Molecular mechanisms underlying the probiotic effects of Escherichia coli Nissle 1917 involve ZO-2 and PKCζ redistribution resulting in tight junction and epithelial barrier repair
Article first published online: 18 OCT 2006
Volume 9, Issue 3, pages 804–816, March 2007
How to Cite
Zyrek, A. A., Cichon, C., Helms, S., Enders, C., Sonnenborn, U. and Schmidt, M. A. (2007), Molecular mechanisms underlying the probiotic effects of Escherichia coli Nissle 1917 involve ZO-2 and PKCζ redistribution resulting in tight junction and epithelial barrier repair.
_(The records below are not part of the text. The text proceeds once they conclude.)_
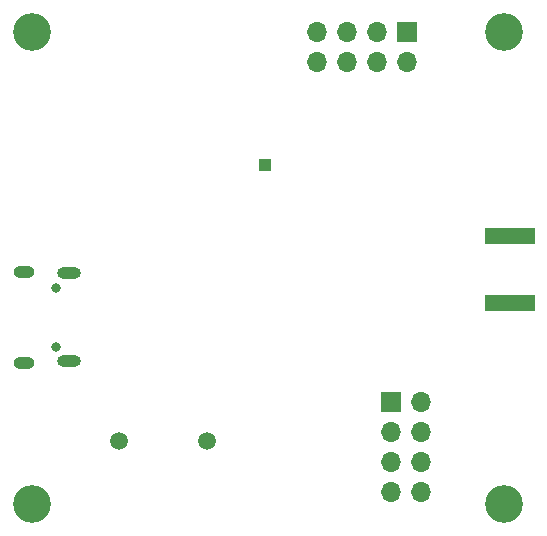
<source format=gbr>
%TF.GenerationSoftware,KiCad,Pcbnew,(5.1.10-1-10_14)*%
%TF.CreationDate,2021-07-28T23:22:07+08:00*%
%TF.ProjectId,maxm8q_board,6d61786d-3871-45f6-926f-6172642e6b69,rev?*%
%TF.SameCoordinates,Original*%
%TF.FileFunction,Soldermask,Bot*%
%TF.FilePolarity,Negative*%
%FSLAX46Y46*%
G04 Gerber Fmt 4.6, Leading zero omitted, Abs format (unit mm)*
G04 Created by KiCad (PCBNEW (5.1.10-1-10_14)) date 2021-07-28 23:22:07*
%MOMM*%
%LPD*%
G01*
G04 APERTURE LIST*
%ADD10R,4.200000X1.350000*%
%ADD11R,1.000000X1.000000*%
%ADD12C,3.200000*%
%ADD13O,1.700000X1.700000*%
%ADD14R,1.700000X1.700000*%
%ADD15C,0.800000*%
%ADD16O,1.800000X1.000000*%
%ADD17O,2.000000X1.000000*%
%ADD18C,1.500000*%
G04 APERTURE END LIST*
D10*
%TO.C,X1*%
X143450000Y-80275000D03*
X143450000Y-85925000D03*
%TD*%
D11*
%TO.C,TP1*%
X122760000Y-74290000D03*
%TD*%
D12*
%TO.C,H4*%
X143000000Y-63000000D03*
%TD*%
%TO.C,H3*%
X143000000Y-103000000D03*
%TD*%
%TO.C,H2*%
X103000000Y-63000000D03*
%TD*%
%TO.C,H1*%
X103000000Y-103000000D03*
%TD*%
D13*
%TO.C,J2*%
X127120000Y-65520000D03*
X127120000Y-62980000D03*
X129660000Y-65520000D03*
X129660000Y-62980000D03*
X132200000Y-65520000D03*
X132200000Y-62980000D03*
X134740000Y-65520000D03*
D14*
X134740000Y-62980000D03*
%TD*%
D13*
%TO.C,J4*%
X135970000Y-101920000D03*
X133430000Y-101920000D03*
X135970000Y-99380000D03*
X133430000Y-99380000D03*
X135970000Y-96840000D03*
X133430000Y-96840000D03*
X135970000Y-94300000D03*
D14*
X133430000Y-94300000D03*
%TD*%
D15*
%TO.C,J1*%
X105060000Y-89680000D03*
X105060000Y-84680000D03*
D16*
X102310000Y-91055000D03*
X102310000Y-83305000D03*
D17*
X106110000Y-90905000D03*
X106110000Y-83455000D03*
%TD*%
D18*
%TO.C,B1*%
X110410000Y-97610000D03*
X117860000Y-97610000D03*
%TD*%
M02*

</source>
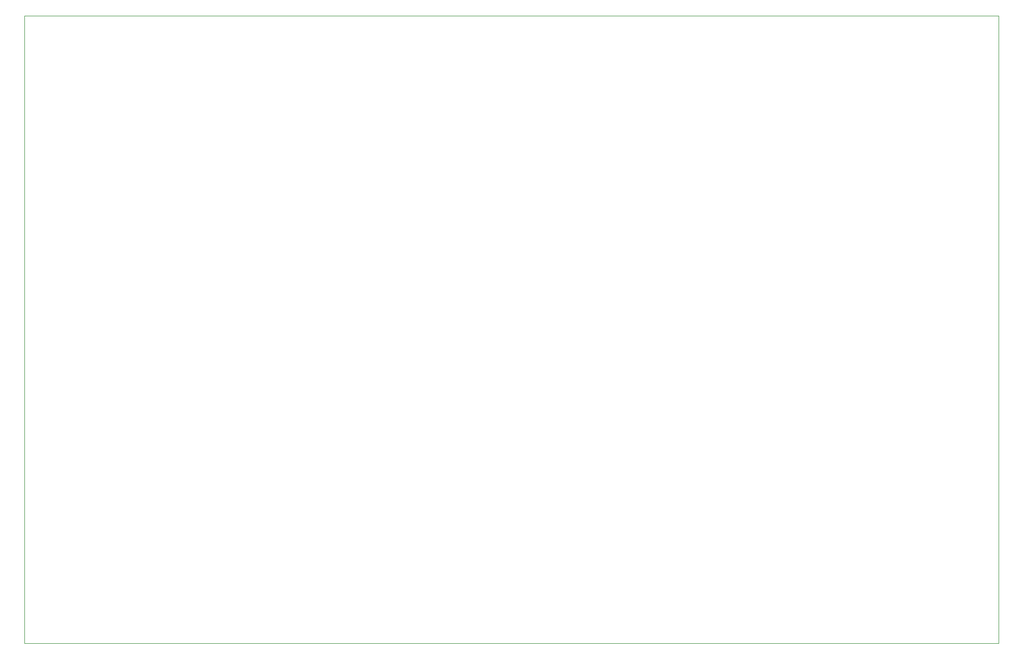
<source format=gbr>
%TF.GenerationSoftware,KiCad,Pcbnew,7.0.6+dfsg-1*%
%TF.CreationDate,2023-07-24T09:36:45-07:00*%
%TF.ProjectId,VCO,56434f2e-6b69-4636-9164-5f7063625858,rev?*%
%TF.SameCoordinates,Original*%
%TF.FileFunction,Profile,NP*%
%FSLAX46Y46*%
G04 Gerber Fmt 4.6, Leading zero omitted, Abs format (unit mm)*
G04 Created by KiCad (PCBNEW 7.0.6+dfsg-1) date 2023-07-24 09:36:45*
%MOMM*%
%LPD*%
G01*
G04 APERTURE LIST*
%TA.AperFunction,Profile*%
%ADD10C,0.050000*%
%TD*%
G04 APERTURE END LIST*
D10*
X56000000Y-46800000D02*
X56000000Y-151300000D01*
X56000000Y-151300000D02*
X218200000Y-151300000D01*
X218200000Y-46800000D02*
X56000000Y-46800000D01*
X218200000Y-151300000D02*
X218200000Y-46800000D01*
M02*

</source>
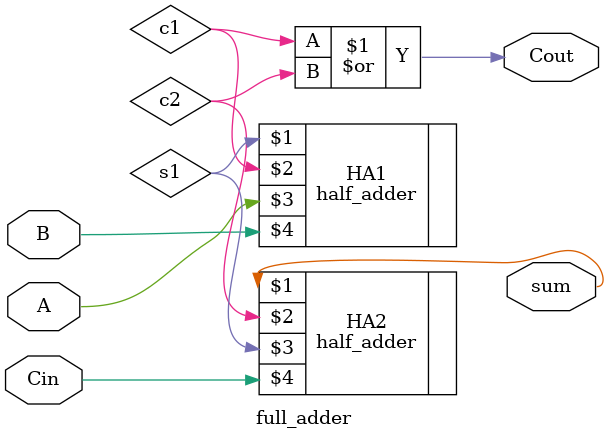
<source format=v>
`include "half_adder.v"
module full_adder(
  output sum, Cout,
  input A,B,Cin
);
wire s1, c1, c2;
half_adder HA1(s1,c1,A,B);
half_adder HA2(sum,c2,s1,Cin);
or OG1(Cout,c1,c2);

endmodule

</source>
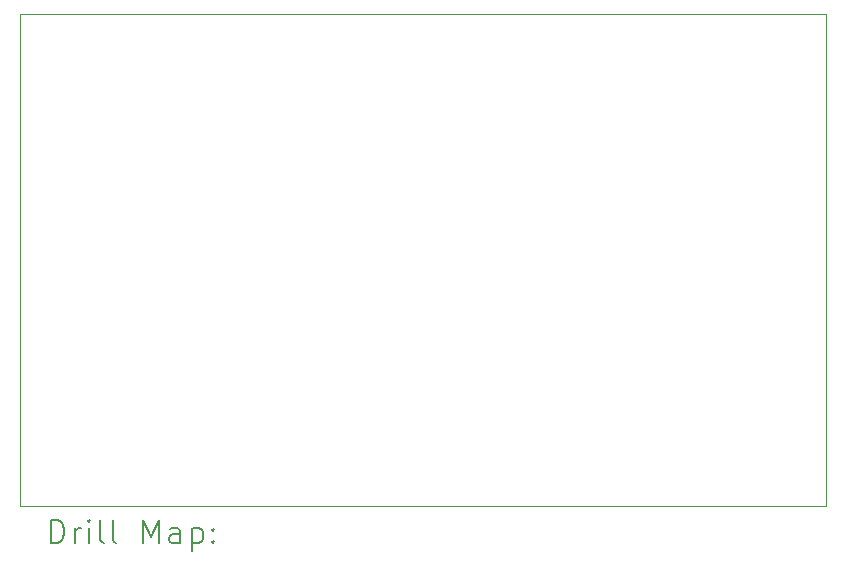
<source format=gbr>
%TF.GenerationSoftware,KiCad,Pcbnew,8.0.8*%
%TF.CreationDate,2025-02-19T13:23:49-05:00*%
%TF.ProjectId,plot_gerbers,706c6f74-5f67-4657-9262-6572732e6b69,rev?*%
%TF.SameCoordinates,Original*%
%TF.FileFunction,Drillmap*%
%TF.FilePolarity,Positive*%
%FSLAX45Y45*%
G04 Gerber Fmt 4.5, Leading zero omitted, Abs format (unit mm)*
G04 Created by KiCad (PCBNEW 8.0.8) date 2025-02-19 13:23:49*
%MOMM*%
%LPD*%
G01*
G04 APERTURE LIST*
%ADD10C,0.050000*%
%ADD11C,0.200000*%
G04 APERTURE END LIST*
D10*
X11431000Y-8319000D02*
X11431000Y-12489000D01*
X11431000Y-12489000D02*
X18251000Y-12489000D01*
X18251000Y-8319000D02*
X11431000Y-8319000D01*
X18251000Y-8319000D02*
X18251000Y-12489000D01*
D11*
X11689277Y-12802984D02*
X11689277Y-12602984D01*
X11689277Y-12602984D02*
X11736896Y-12602984D01*
X11736896Y-12602984D02*
X11765467Y-12612508D01*
X11765467Y-12612508D02*
X11784515Y-12631555D01*
X11784515Y-12631555D02*
X11794039Y-12650603D01*
X11794039Y-12650603D02*
X11803562Y-12688698D01*
X11803562Y-12688698D02*
X11803562Y-12717269D01*
X11803562Y-12717269D02*
X11794039Y-12755365D01*
X11794039Y-12755365D02*
X11784515Y-12774412D01*
X11784515Y-12774412D02*
X11765467Y-12793460D01*
X11765467Y-12793460D02*
X11736896Y-12802984D01*
X11736896Y-12802984D02*
X11689277Y-12802984D01*
X11889277Y-12802984D02*
X11889277Y-12669650D01*
X11889277Y-12707746D02*
X11898801Y-12688698D01*
X11898801Y-12688698D02*
X11908324Y-12679174D01*
X11908324Y-12679174D02*
X11927372Y-12669650D01*
X11927372Y-12669650D02*
X11946420Y-12669650D01*
X12013086Y-12802984D02*
X12013086Y-12669650D01*
X12013086Y-12602984D02*
X12003562Y-12612508D01*
X12003562Y-12612508D02*
X12013086Y-12622031D01*
X12013086Y-12622031D02*
X12022610Y-12612508D01*
X12022610Y-12612508D02*
X12013086Y-12602984D01*
X12013086Y-12602984D02*
X12013086Y-12622031D01*
X12136896Y-12802984D02*
X12117848Y-12793460D01*
X12117848Y-12793460D02*
X12108324Y-12774412D01*
X12108324Y-12774412D02*
X12108324Y-12602984D01*
X12241658Y-12802984D02*
X12222610Y-12793460D01*
X12222610Y-12793460D02*
X12213086Y-12774412D01*
X12213086Y-12774412D02*
X12213086Y-12602984D01*
X12470229Y-12802984D02*
X12470229Y-12602984D01*
X12470229Y-12602984D02*
X12536896Y-12745841D01*
X12536896Y-12745841D02*
X12603562Y-12602984D01*
X12603562Y-12602984D02*
X12603562Y-12802984D01*
X12784515Y-12802984D02*
X12784515Y-12698222D01*
X12784515Y-12698222D02*
X12774991Y-12679174D01*
X12774991Y-12679174D02*
X12755943Y-12669650D01*
X12755943Y-12669650D02*
X12717848Y-12669650D01*
X12717848Y-12669650D02*
X12698801Y-12679174D01*
X12784515Y-12793460D02*
X12765467Y-12802984D01*
X12765467Y-12802984D02*
X12717848Y-12802984D01*
X12717848Y-12802984D02*
X12698801Y-12793460D01*
X12698801Y-12793460D02*
X12689277Y-12774412D01*
X12689277Y-12774412D02*
X12689277Y-12755365D01*
X12689277Y-12755365D02*
X12698801Y-12736317D01*
X12698801Y-12736317D02*
X12717848Y-12726793D01*
X12717848Y-12726793D02*
X12765467Y-12726793D01*
X12765467Y-12726793D02*
X12784515Y-12717269D01*
X12879753Y-12669650D02*
X12879753Y-12869650D01*
X12879753Y-12679174D02*
X12898801Y-12669650D01*
X12898801Y-12669650D02*
X12936896Y-12669650D01*
X12936896Y-12669650D02*
X12955943Y-12679174D01*
X12955943Y-12679174D02*
X12965467Y-12688698D01*
X12965467Y-12688698D02*
X12974991Y-12707746D01*
X12974991Y-12707746D02*
X12974991Y-12764888D01*
X12974991Y-12764888D02*
X12965467Y-12783936D01*
X12965467Y-12783936D02*
X12955943Y-12793460D01*
X12955943Y-12793460D02*
X12936896Y-12802984D01*
X12936896Y-12802984D02*
X12898801Y-12802984D01*
X12898801Y-12802984D02*
X12879753Y-12793460D01*
X13060705Y-12783936D02*
X13070229Y-12793460D01*
X13070229Y-12793460D02*
X13060705Y-12802984D01*
X13060705Y-12802984D02*
X13051182Y-12793460D01*
X13051182Y-12793460D02*
X13060705Y-12783936D01*
X13060705Y-12783936D02*
X13060705Y-12802984D01*
X13060705Y-12679174D02*
X13070229Y-12688698D01*
X13070229Y-12688698D02*
X13060705Y-12698222D01*
X13060705Y-12698222D02*
X13051182Y-12688698D01*
X13051182Y-12688698D02*
X13060705Y-12679174D01*
X13060705Y-12679174D02*
X13060705Y-12698222D01*
M02*

</source>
Cellular Microbiology, 9: 804–816. doi: 10.1111/j.1462-5822.2006.00836.x
- Issue published online: 18 OCT 2006
- Article first published online: 18 OCT 2006
- Received 14 August 2006; revised 22 September 2006; accepted 22 September 2006.
The probiotic Escherichia coli strain Nissle 1917 (EcN) has been used for decades in human medicine in Central Europe for the treatment and prevention of intestinal disorders and diseases. However, the molecular mechanisms underlying its beneficial effects are only partially understood. To identify molecular responses induced by EcN that might contribute to its probiotic properties polarized T84 cells were investigated employing DNA microarrays, quantitative RT-PCR, Western blotting, immunofluorescence and specific protein kinase C (PKC) inhibitors. Polarized T84 epithelial cell monolayers were used as a model to monitor barrier disruption by infection with the enteropathogenic E. coli (EPEC) strain E2348/69. Co-incubation of EPEC with EcN or addition of EcN following EPEC infection abolished barrier disruption and, moreover, restored barrier integrity as monitored by transepithelial resistance. DNA-microarray analysis of T84 cells incubated with EcN identified 300+ genes exhibiting altered expression. EcN altered the expression, distribution of zonula occludens-2 (ZO-2) protein and of distinct PKC isotypes. ZO-2 expression was enhanced in parallel to its redistribution towards the cell boundaries. This study provides evidence that EcN induces an overriding signalling effect leading to restoration of a disrupted epithelial barrier. This is transmitted via silencing of PKCζ and the redistribution of ZO-2. We suggest that these properties contribute to the reported efficacy in the treatment of inflammatory bowel diseases and in part rationalize the probiotic nature of EcN.